» TASK GOAL
Without the pictures, restate all of the data below word for word.

» SUPPLIED INFORMATION
•••

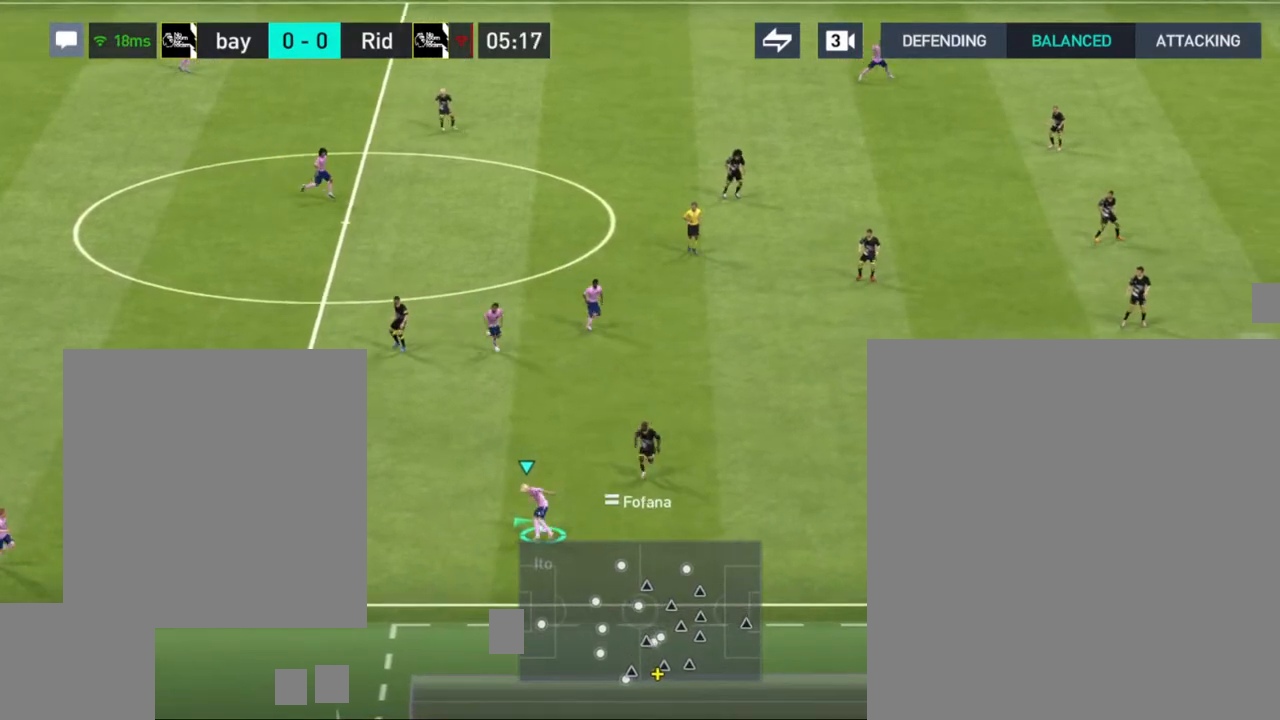
{"buttons": [], "left_stick": "up-right", "right_stick": "center", "events": [[267, "left_stick", "up-right"], [283, "CROSS", "down"], [400, "CROSS", "up"]]}
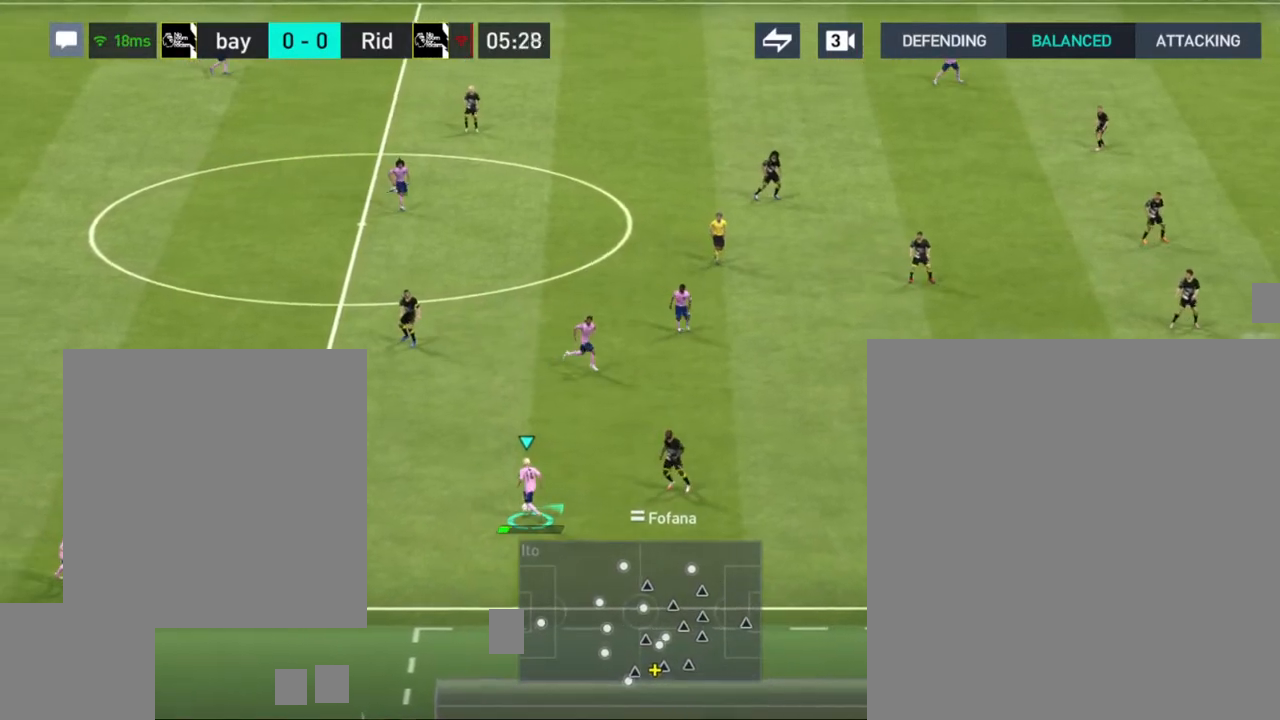
{"buttons": [], "left_stick": "up-right", "right_stick": "center", "events": []}
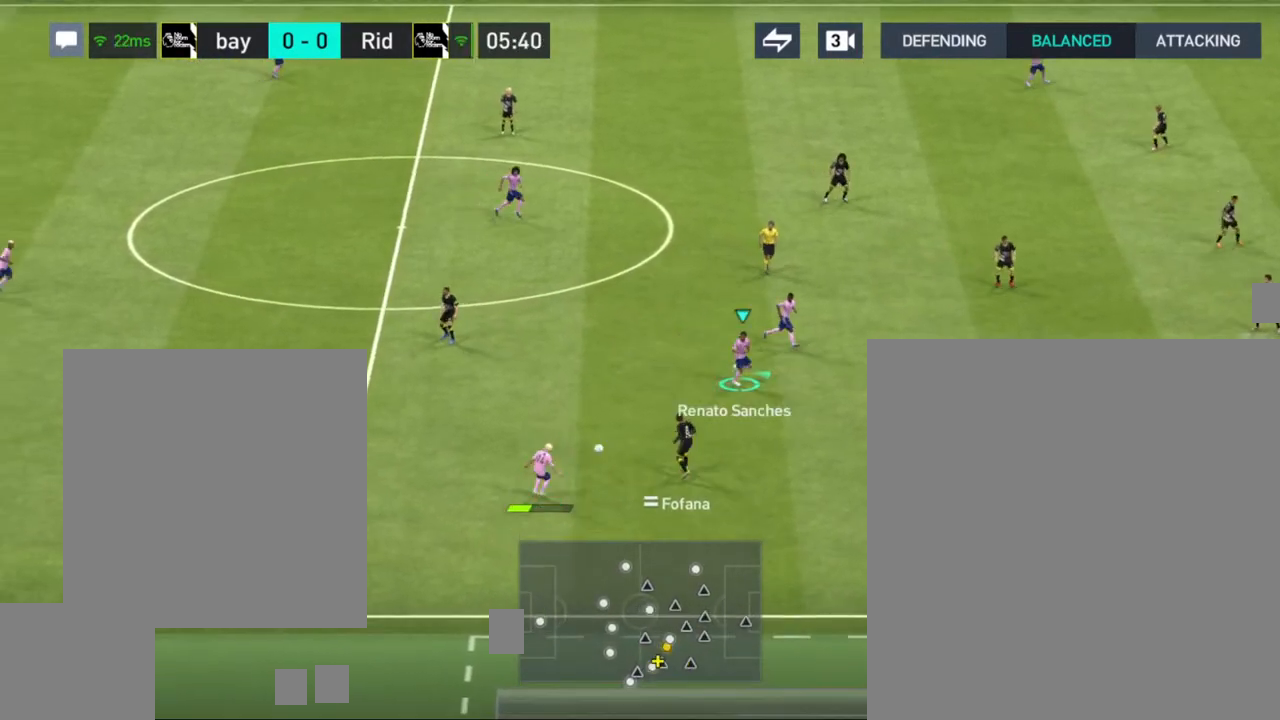
{"buttons": [], "left_stick": "up", "right_stick": "center", "events": [[250, "left_stick", "up"]]}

•••

» SOLUTION
{"buttons": [], "left_stick": "up-right", "right_stick": "center", "events": [[267, "left_stick", "up-right"], [283, "CROSS", "down"], [400, "CROSS", "up"]]}
{"buttons": [], "left_stick": "up-right", "right_stick": "center", "events": []}
{"buttons": [], "left_stick": "up", "right_stick": "center", "events": [[250, "left_stick", "up"]]}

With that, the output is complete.